Of all the Australian manufacturers, Mitsubishi was best placed to respond. The entire fleet, including the then current platform the Magna sedan was based upon, was available in 4WD. Drop the Magna wagon at the next model change, due in 3 to 5 years and replace it with an SUV, just as was later done in the US (though not with much success there, I admit, but maybe there were other issues at play in that market). Move the rest of the fleet to 4WD.

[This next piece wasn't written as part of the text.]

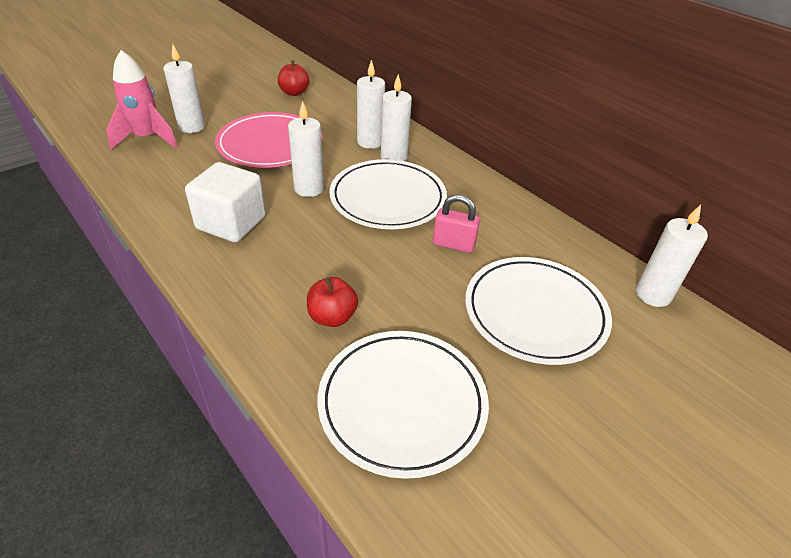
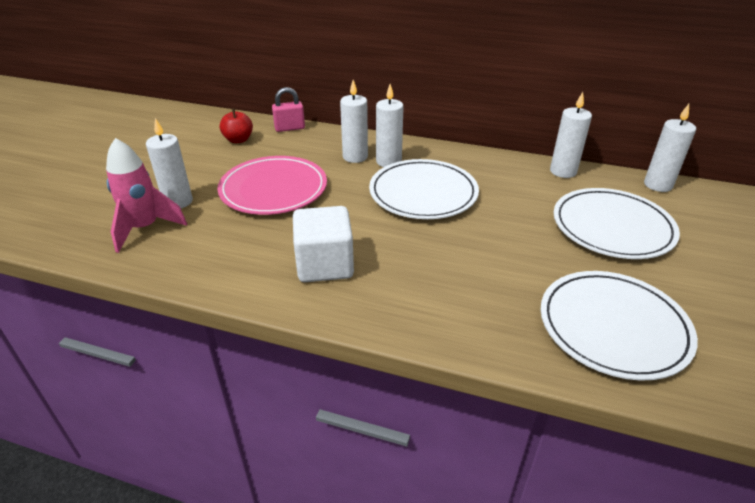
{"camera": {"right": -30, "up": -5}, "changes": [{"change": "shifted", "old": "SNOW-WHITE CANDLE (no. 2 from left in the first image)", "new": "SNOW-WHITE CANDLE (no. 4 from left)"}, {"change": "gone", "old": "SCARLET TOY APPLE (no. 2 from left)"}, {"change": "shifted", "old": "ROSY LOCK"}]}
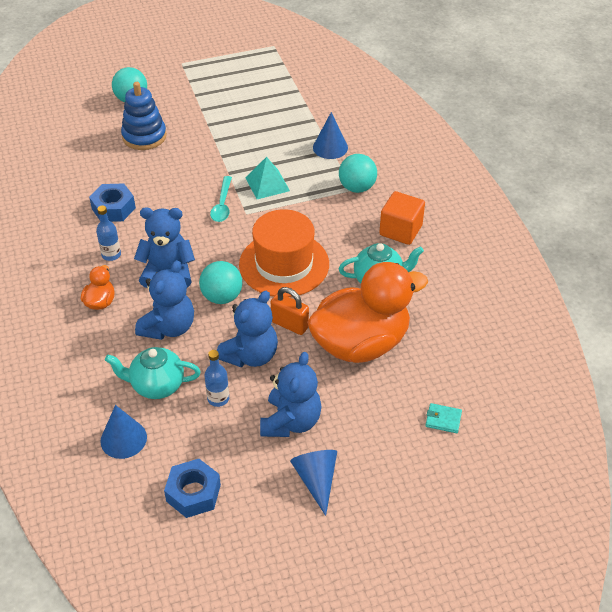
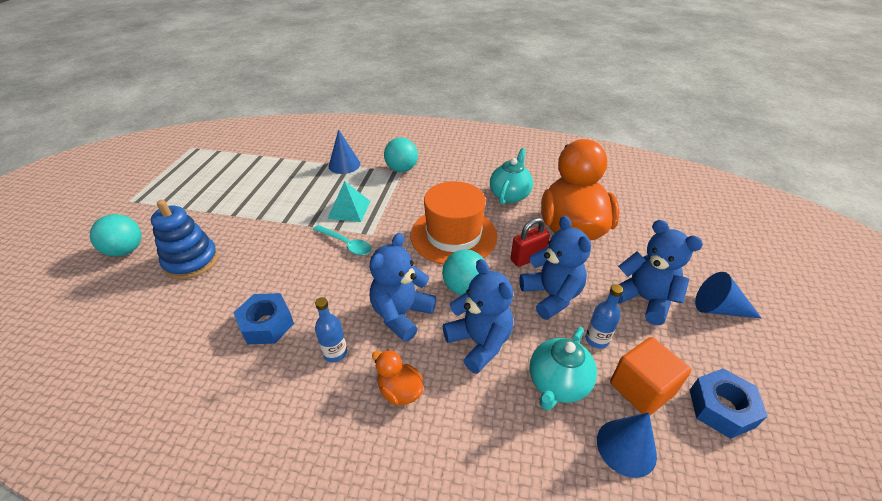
{"camera": {"right": -60, "up": -5}, "changes": [{"change": "repainted", "old": "ORANGE LOCK", "new": "SCARLET LOCK"}, {"change": "shifted", "old": "ORANGE BLOCK"}, {"change": "gone", "old": "TEAL WALLET"}]}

I did float the plan and whilst it was acknowledged as having merit, it nevertheless didn’t get past the first step. MD said no. I walked out of his office and started to think about what I needed to do to prepare for the day when the company stopped making cars in Australia. I chose law. Commenced external studies in 2000. Admitted to practise in December 2004, 9 years and 5 days ago.

In the mid 90s, the three top selling cars in Australia were doing over 20,000 units between them. Commodore and Falcon up around 7,000 to 10,000 a month and Mitsubishi around 5,000 Magnas.

In 2013, the TOP selling car in Australia, Corolla, did less than 3,900 units. The next 3, Mazda 3, i30 and Commodore each ran up figures in the low to mid 3 thousands.

Australia is an open market for cars. What happened today is a sad, inevitable reflection of that open market. Toyota won’t be able to stay on its own, as the supplier industry won’t have the volume to survive. No matter what car it produced here, it just couldn’t get decent, long term volume. When, not if.

And what next? The engineering, manufacturing and management skills base of this country will suffer from the loss of the automotive industry. There will also be a lot of people looking for work. For many of them, alternative employment will be very difficult to find.

My guess back in 2002 when I left Mitsubishi was that it would only keep manufacturing for another 3 years or so. I figured the PS41 (US designed Galant that was the 380) would be canned before it got to production. I was wrong, but only missed the end date by a couple of years. I thought then that Ford was the next most vulnerable, then GM and finally Toyota. I gave them 10 to 15 years. Unfortunately, I was pretty much around the mark.

It’s a sad day today, but one that I’ve seen looming for nearly 14 years.

My condolences to all those that will be hit by the news.


Oh – the photo. There used to 12 Apostles. No more.